WORK TO BE COMPLETED →
Please copy all of the entries exactly, but drop every picture.

--- DATA FOR PROCESSING ---

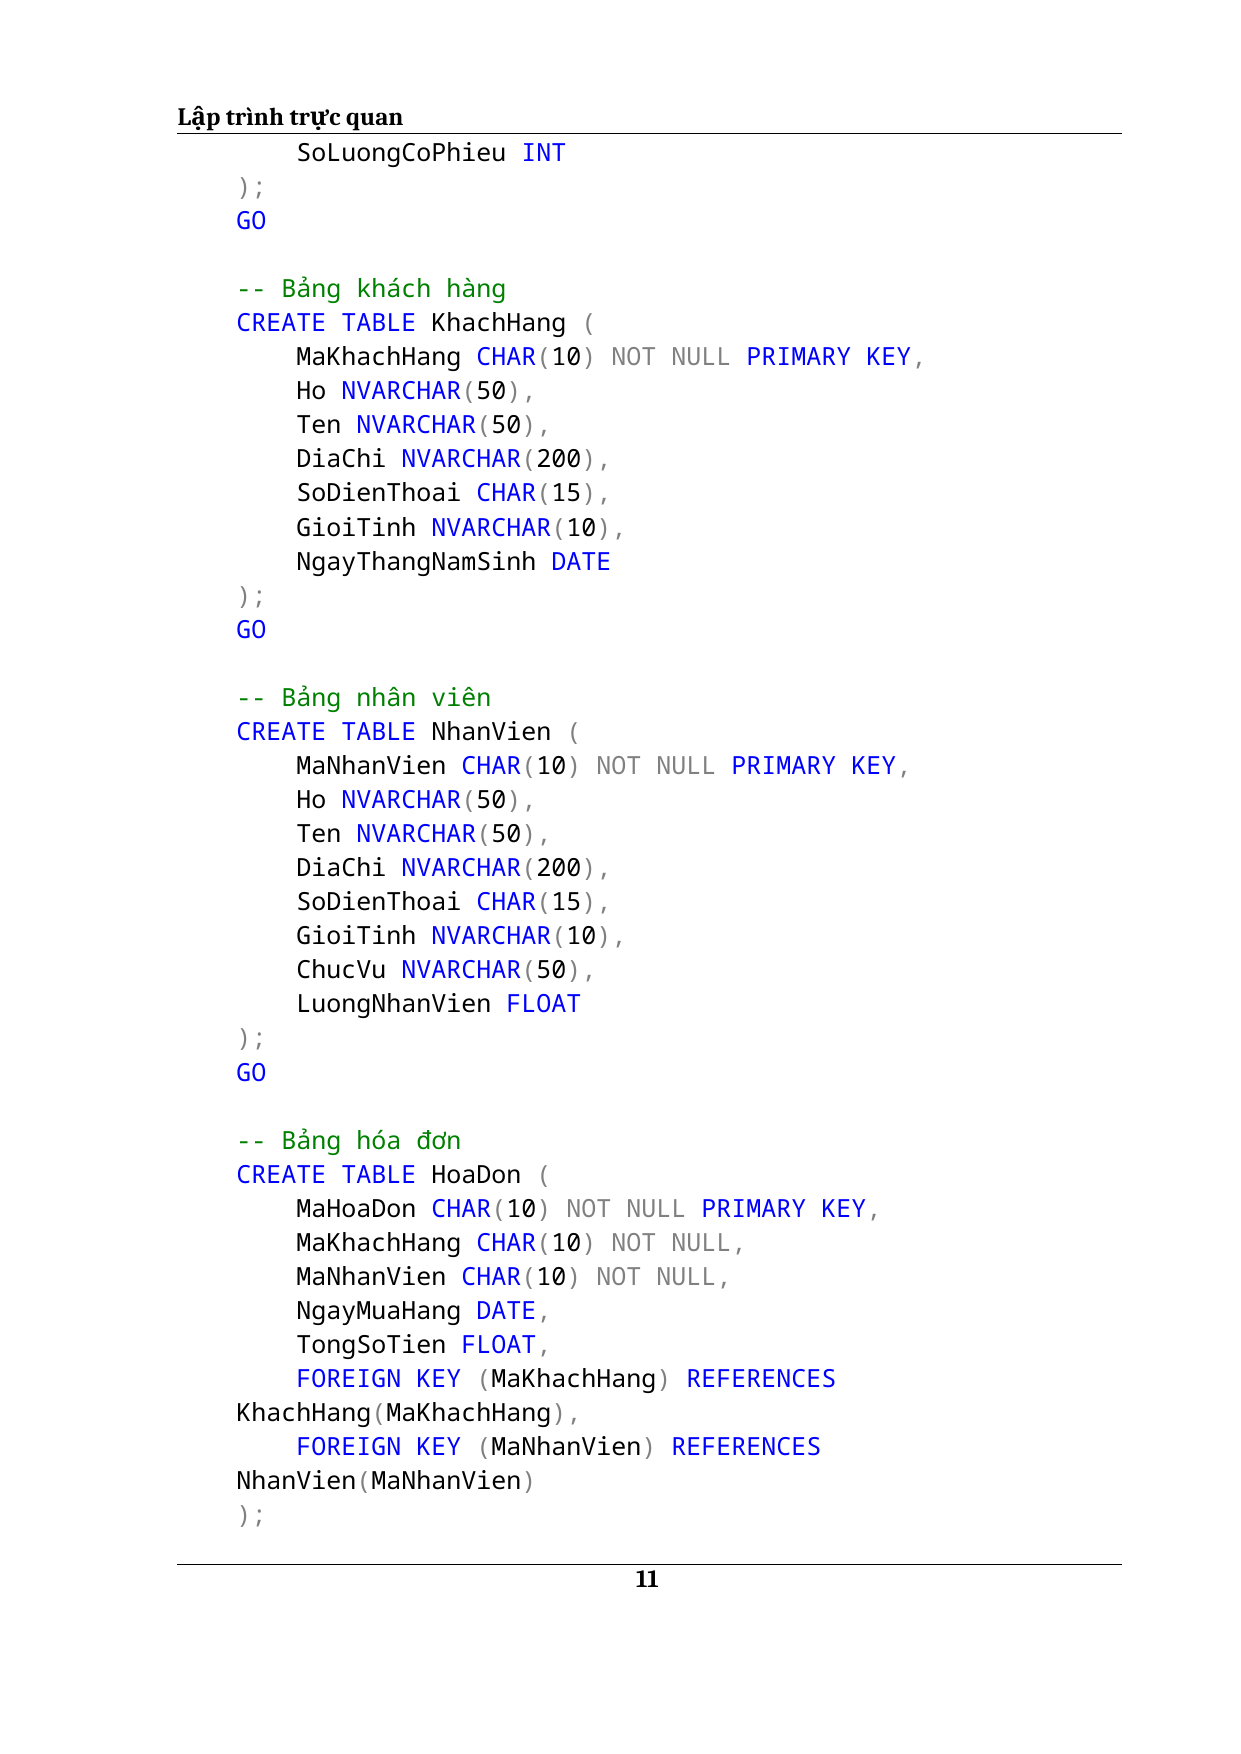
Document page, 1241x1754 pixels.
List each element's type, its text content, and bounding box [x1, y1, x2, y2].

text SoDienThoai CHAR(15), [236, 475, 1122, 509]
text CREATE TABLE KhachHang ( [236, 305, 1122, 339]
text CREATE TABLE NhanVien ( [236, 713, 1122, 748]
text MaHoaDon CHAR(10) NOT NULL PRIMARY KEY, [236, 1190, 1122, 1224]
text ChucVu NVARCHAR(50), [236, 952, 1122, 986]
text DiaChi NVARCHAR(200), [236, 441, 1122, 475]
text Ten NVARCHAR(50), [236, 816, 1122, 850]
text FOREIGN KEY (MaKhachHang) REFERENCES KhachHang(MaKhachHang), [236, 1361, 1122, 1429]
text Ho NVARCHAR(50), [236, 373, 1122, 407]
text MaKhachHang CHAR(10) NOT NULL, [236, 1224, 1122, 1258]
text GO [236, 203, 1122, 237]
text ); [236, 168, 1122, 203]
text NgayMuaHang DATE, [236, 1293, 1122, 1327]
text GO [236, 611, 1122, 645]
text NgayThangNamSinh DATE [236, 543, 1122, 577]
text FOREIGN KEY (MaNhanVien) REFERENCES NhanVien(MaNhanVien) [236, 1429, 1122, 1497]
text SoDienThoai CHAR(15), [236, 884, 1122, 918]
text GO [236, 1054, 1122, 1088]
text ); [236, 577, 1122, 611]
text SoLuongCoPhieu INT [236, 134, 1122, 168]
text TongSoTien FLOAT, [236, 1327, 1122, 1361]
text CREATE TABLE HoaDon ( [236, 1156, 1122, 1190]
text Ho NVARCHAR(50), [236, 782, 1122, 816]
text MaNhanVien CHAR(10) NOT NULL, [236, 1258, 1122, 1293]
text GioiTinh NVARCHAR(10), [236, 509, 1122, 543]
text DiaChi NVARCHAR(200), [236, 850, 1122, 884]
text Ten NVARCHAR(50), [236, 407, 1122, 441]
text -- Bảng nhân viên [236, 679, 1122, 713]
text -- Bảng khách hàng [236, 271, 1122, 305]
text MaKhachHang CHAR(10) NOT NULL PRIMARY KEY, [236, 339, 1122, 373]
text LuongNhanVien FLOAT [236, 986, 1122, 1020]
text -- Bảng hóa đơn [236, 1122, 1122, 1156]
text ); [236, 1020, 1122, 1054]
text GioiTinh NVARCHAR(10), [236, 918, 1122, 952]
text ); [236, 1497, 1122, 1531]
text MaNhanVien CHAR(10) NOT NULL PRIMARY KEY, [236, 748, 1122, 782]
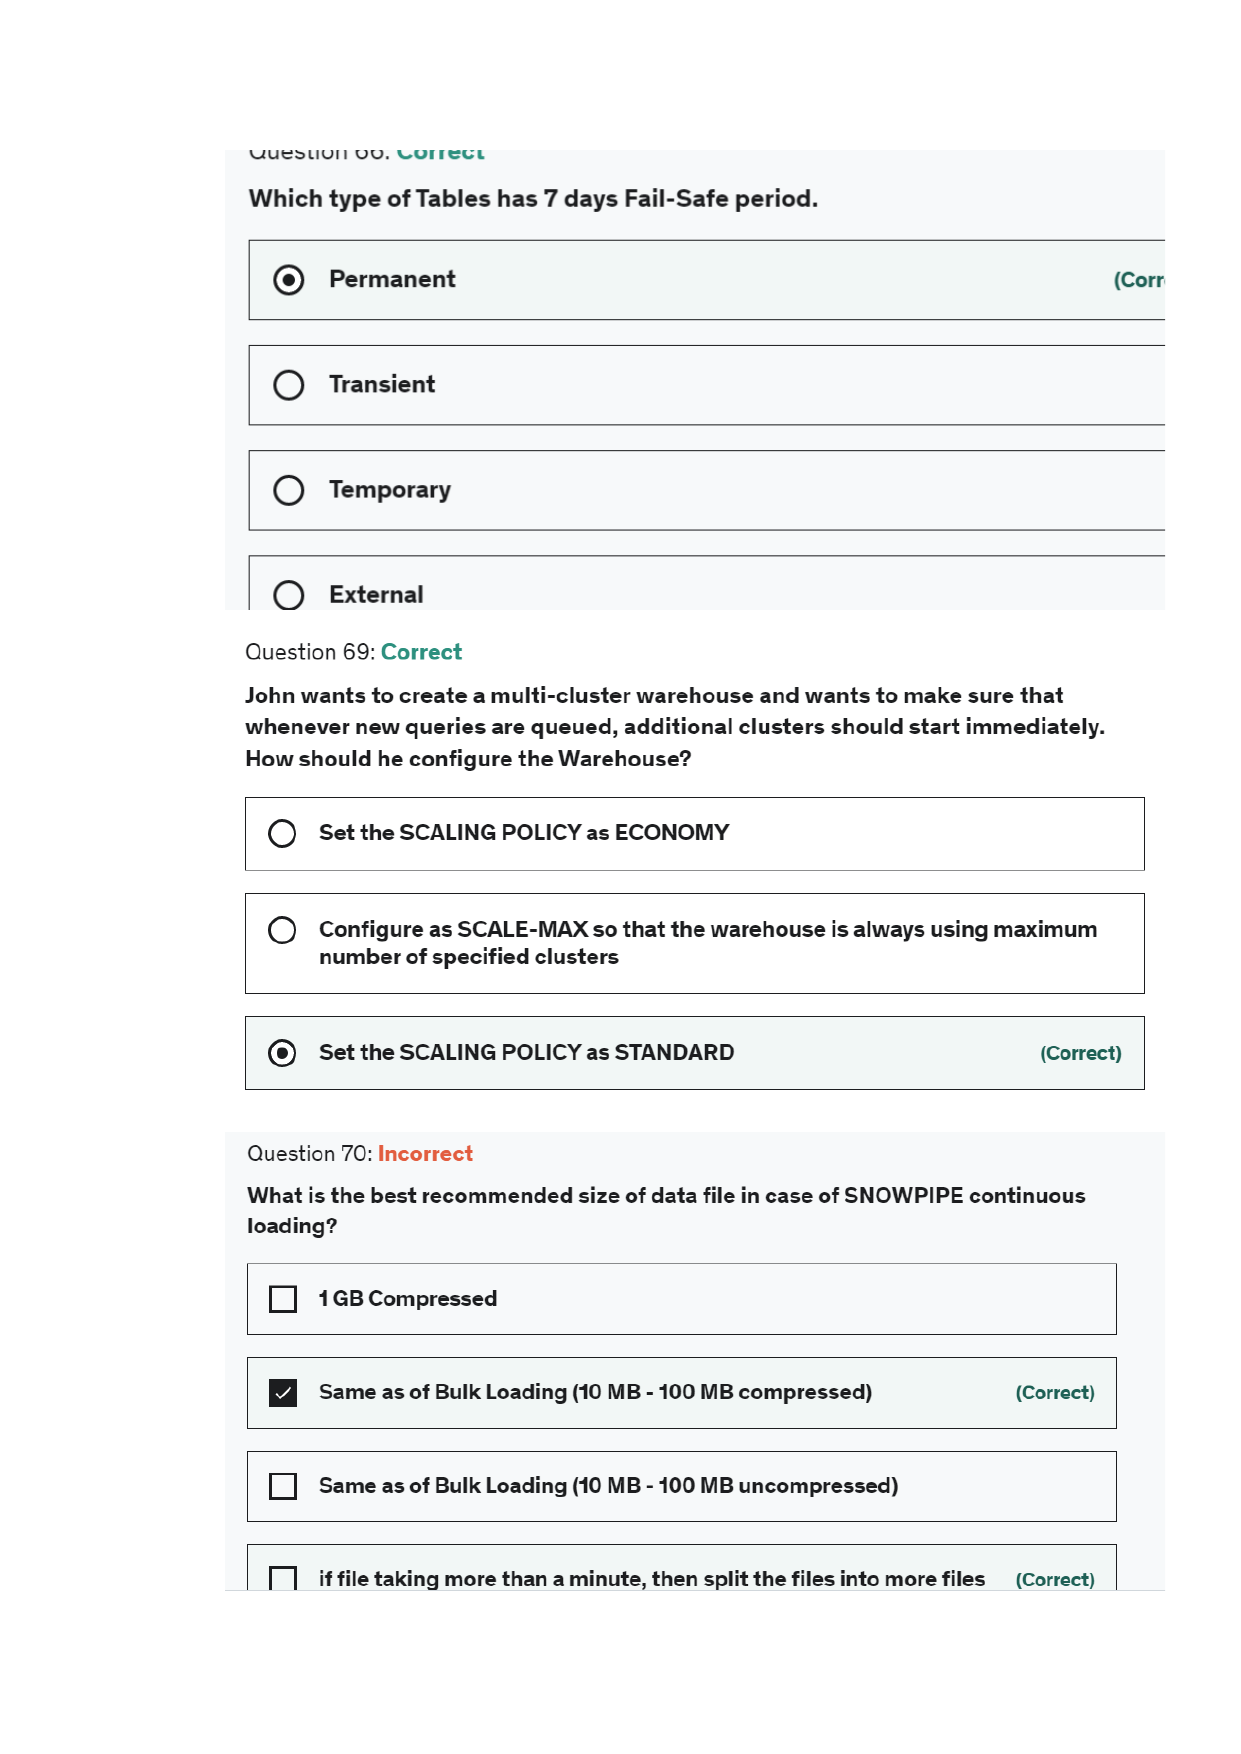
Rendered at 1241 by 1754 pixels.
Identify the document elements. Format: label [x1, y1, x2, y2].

---

ANSWER BOX →
Document page, 1241x1754 pixels.
List each element's type, its text content, and bounding box [x1, y1, x2, y2].

text SoDienThoai CHAR(15), [236, 475, 1122, 509]
text CREATE TABLE KhachHang ( [236, 305, 1122, 339]
text CREATE TABLE NhanVien ( [236, 713, 1122, 748]
text MaHoaDon CHAR(10) NOT NULL PRIMARY KEY, [236, 1190, 1122, 1224]
text ChucVu NVARCHAR(50), [236, 952, 1122, 986]
text DiaChi NVARCHAR(200), [236, 441, 1122, 475]
text Ten NVARCHAR(50), [236, 816, 1122, 850]
text FOREIGN KEY (MaKhachHang) REFERENCES KhachHang(MaKhachHang), [236, 1361, 1122, 1429]
text Ho NVARCHAR(50), [236, 373, 1122, 407]
text MaKhachHang CHAR(10) NOT NULL, [236, 1224, 1122, 1258]
text GO [236, 203, 1122, 237]
text ); [236, 168, 1122, 203]
text NgayMuaHang DATE, [236, 1293, 1122, 1327]
text GO [236, 611, 1122, 645]
text NgayThangNamSinh DATE [236, 543, 1122, 577]
text FOREIGN KEY (MaNhanVien) REFERENCES NhanVien(MaNhanVien) [236, 1429, 1122, 1497]
text SoDienThoai CHAR(15), [236, 884, 1122, 918]
text GO [236, 1054, 1122, 1088]
text ); [236, 577, 1122, 611]
text SoLuongCoPhieu INT [236, 134, 1122, 168]
text TongSoTien FLOAT, [236, 1327, 1122, 1361]
text CREATE TABLE HoaDon ( [236, 1156, 1122, 1190]
text Ho NVARCHAR(50), [236, 782, 1122, 816]
text MaNhanVien CHAR(10) NOT NULL, [236, 1258, 1122, 1293]
text GioiTinh NVARCHAR(10), [236, 509, 1122, 543]
text DiaChi NVARCHAR(200), [236, 850, 1122, 884]
text Ten NVARCHAR(50), [236, 407, 1122, 441]
text -- Bảng nhân viên [236, 679, 1122, 713]
text -- Bảng khách hàng [236, 271, 1122, 305]
text MaKhachHang CHAR(10) NOT NULL PRIMARY KEY, [236, 339, 1122, 373]
text LuongNhanVien FLOAT [236, 986, 1122, 1020]
text -- Bảng hóa đơn [236, 1122, 1122, 1156]
text ); [236, 1020, 1122, 1054]
text GioiTinh NVARCHAR(10), [236, 918, 1122, 952]
text ); [236, 1497, 1122, 1531]
text MaNhanVien CHAR(10) NOT NULL PRIMARY KEY, [236, 748, 1122, 782]
Rendered at 1241 by 1754 pixels.
Identify the document elements. Format: label [x1, y1, x2, y2].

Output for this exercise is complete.